We are not ‘goldbugs’ at HumanAction. There is a time to own equities. There is a time to own fixed income securities. And there is a time to own real assets. When politicians stick on their Mercantile goggles and take it upon themselves to manipulate currencies weaker in the name of boosting exports to stimulate economic growth, our paper money savings loses its purchasing power. When a government bails out a failed financial system when derivatives with a face value of some one quadrillion US dollars (that’s one thousand trillion) are still floating around the global economy, the financial system has not been cleansed. When the government papering over the problems is the world’s hegemonic state and oversees the global reserve currency, the risk is run that all paper currencies get sucked down a black hole along with it when faith is lost in the ability of government’s to tax its citizens to settle the liabilities. This is when we want to own real assets, and particularly gold for its monetary qualities.
It is not only us, it seems. Today the Indian Reserve Bank bought 200 metric tonnes of gold bullion directly from the IMF. The gold price did not decline on this news, it rose a solid 3% on the day. The gold price rose strongly in almost all major currencies today, and front-month futures priced in US dollars hit an all-time high of $1,088/oz in mid-NY trade. 200 metric tonnes is over 10% of annual gold production. For the gold price to not sink on this news, shows that the tectonic plates are most certainly shifting toward the use of gold as a monetary asset. Although we’ve known this shift has been ongoing since the turn of the century, the data once again just backs up our case. It became evident that the market had become numbed toward the threats of big volume gold sales when the IMF initially announced the 400 tonne gold sale, and the gold price remained steady. Just last week the Russians let slip they might be selling 50 tonnes of gold into the market. This is an enormous amount of physical gold. Once again, gold failed to respond bearishly. Very bullish note must be taken.
We believe there is a massive shortage of physical gold in the market, and that sellers of paper gold have run into a brick wall in the form of Russia, China, and now India. These sovereigns aren’t interested in buying paper gold, they want the real thing, they operate in the spot market, and this is forcing the price higher despite your local analyst who’s still looking for a hint of consumer price rises to validate the move higher in gold. They are looking in the wrong place.

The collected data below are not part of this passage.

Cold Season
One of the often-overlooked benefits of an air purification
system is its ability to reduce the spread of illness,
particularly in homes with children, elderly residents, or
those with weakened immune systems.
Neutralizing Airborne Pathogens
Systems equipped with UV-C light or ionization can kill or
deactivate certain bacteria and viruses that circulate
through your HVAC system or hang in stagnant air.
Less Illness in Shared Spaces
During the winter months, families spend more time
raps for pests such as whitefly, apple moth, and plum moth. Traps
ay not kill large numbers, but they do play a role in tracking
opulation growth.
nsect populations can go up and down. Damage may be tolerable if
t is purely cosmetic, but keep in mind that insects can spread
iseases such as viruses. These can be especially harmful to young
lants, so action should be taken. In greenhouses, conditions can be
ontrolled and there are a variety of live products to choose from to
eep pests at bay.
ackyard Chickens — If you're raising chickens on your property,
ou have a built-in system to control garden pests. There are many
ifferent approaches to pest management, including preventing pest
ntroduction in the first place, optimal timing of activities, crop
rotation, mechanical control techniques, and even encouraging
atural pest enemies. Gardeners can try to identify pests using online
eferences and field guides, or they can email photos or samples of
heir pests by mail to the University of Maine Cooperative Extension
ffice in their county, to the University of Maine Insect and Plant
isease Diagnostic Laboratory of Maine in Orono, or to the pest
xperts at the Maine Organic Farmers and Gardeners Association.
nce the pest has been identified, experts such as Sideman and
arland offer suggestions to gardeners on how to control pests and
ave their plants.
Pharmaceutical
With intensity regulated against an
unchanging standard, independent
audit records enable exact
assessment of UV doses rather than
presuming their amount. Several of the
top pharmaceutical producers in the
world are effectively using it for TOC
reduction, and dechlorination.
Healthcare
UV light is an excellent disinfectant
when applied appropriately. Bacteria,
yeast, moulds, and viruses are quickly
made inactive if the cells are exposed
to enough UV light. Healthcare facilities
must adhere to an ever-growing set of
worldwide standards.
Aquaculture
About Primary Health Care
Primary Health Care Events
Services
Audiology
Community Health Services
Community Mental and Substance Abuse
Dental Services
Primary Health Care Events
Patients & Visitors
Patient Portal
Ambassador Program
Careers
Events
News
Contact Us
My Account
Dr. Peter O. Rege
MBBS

We also urge readers to reconsider their basics of looking at the gold market: it is not the price of gold that is going up, but rather the purchasing power of fiat currencies that are going down relative to gold. Make gold your central reference point to value assets. There is a reason Constantino Bresciani-Turroni priced all asset market and indices in gold in his exceptional book on the great inflation in the Weimar Republic. There is still considerable headroom for gold over the coming few years, and I agree with Jim Sinclair: gold is heading to $1,650 by Jan 2011, and is then on to Alf Field’s numbers of $6,000 – $7,000/oz. It may be happening even sooner.